Three drugmakers challenge Trump’s price disclosure ruling

Amgen, Merck & Co and Eli Lilly have launched a legal challenge to a new rule that will require them to disclose medicine list prices in direct-to-consumer (DTC) television ads.

Last month, the Trump administration confirmed that list prices will be required on all DTC television ads for prescription drugs and biological products, one of the elements of a wide-ranging blueprint for reducing drug prices in the US published last year.

The new requirement is due to come into effect on 9 July and requires adverts to include the wholesale acquisition cost of a drug if it is equal to or greater than $35 for a month’s supply or the usual course of therapy.

While some companies have already started complying with the requirements – including Johnson & Johnson for its Xarelto (rivaroxaban) anticoagulant – the move is being resisted by other pharma companies.

They say that providing the list price doesn’t take into account other factors such as the rebates and discounts that may be offered for medicines, as well as assistance programmes offered to some patients to make them more affordable.
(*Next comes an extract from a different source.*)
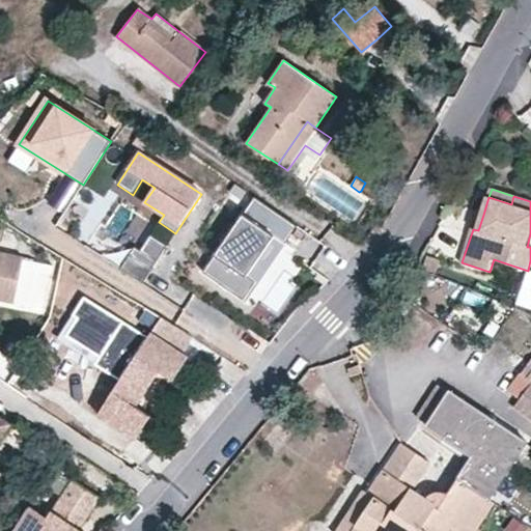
[(298,227),(255,197),(202,272),(243,300),(255,282),(246,276),(274,238),(285,245),(298,227)]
The joint lawsuit, supported by the Association of National Advertisers (ANA), is trying to block the requirement from coming into force, arguing that it will be confusing for patients and is unlikely to have any impact on drugs costs.
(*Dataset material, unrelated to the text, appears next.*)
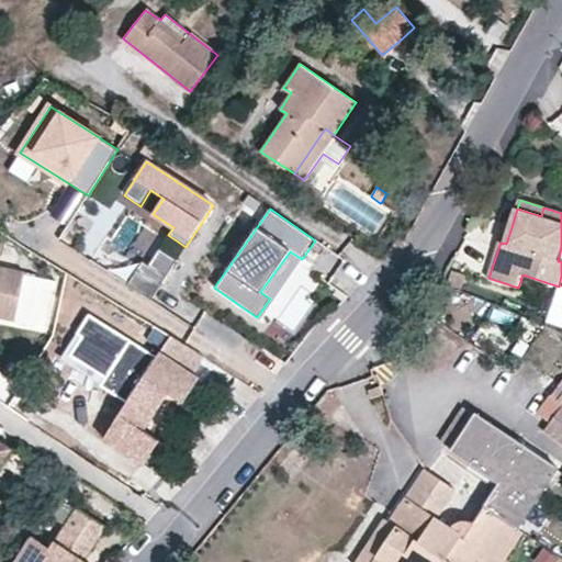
[(512,227),(505,225),(501,243),(506,244),(512,227)]
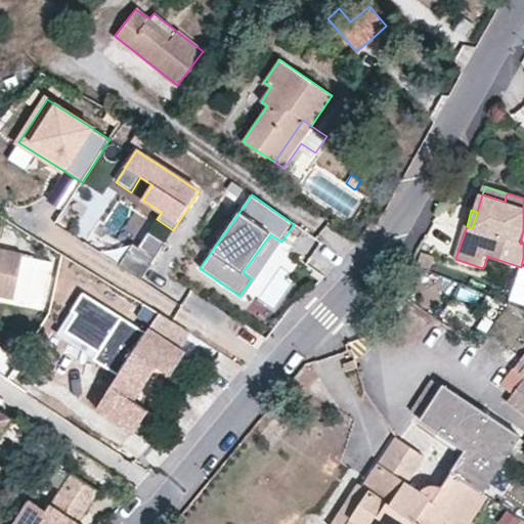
[(148,267),(165,243),(148,232),(138,248),(140,250),(134,258),(148,267)]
Amgen said in a statement: “Not only does the rule raise serious freedom of speech concerns, it mandates an approach that fails to account for differences among insurance, treatments and patients themselves, by requiring disclosure of list price.”

It went on to say that “most importantly, it does not answer the fundamental question patients are asking: ‘What will I have to pay for my medicine?”

Merck said meanwhile that it was concerned patients might be discouraged from seeking treatment in the first place if they fear they would be unable to afford a drug “when in fact many patients do not pay anything near the list price.”

Other measures proposed by the White House include doing away with the current rebate system for medicines altogether – to prevent middlemen taking a cut of a medicine’s price – and setting US prices for drugs covered by Medicare Part B with reference to prices in other industrialised countries.

When the list price proposal was firmed up last month, Health and Human Services Secretary Alex Azar said it was “the single most significant step any administration has taken toward a simple commitment: American patients deserve to know the prices of the healthcare they receive.”

“Making those prices more transparent is a significant step in President Trump’s efforts to reform our prescription drug markets and put patients in charge of their own healthcare,” he added.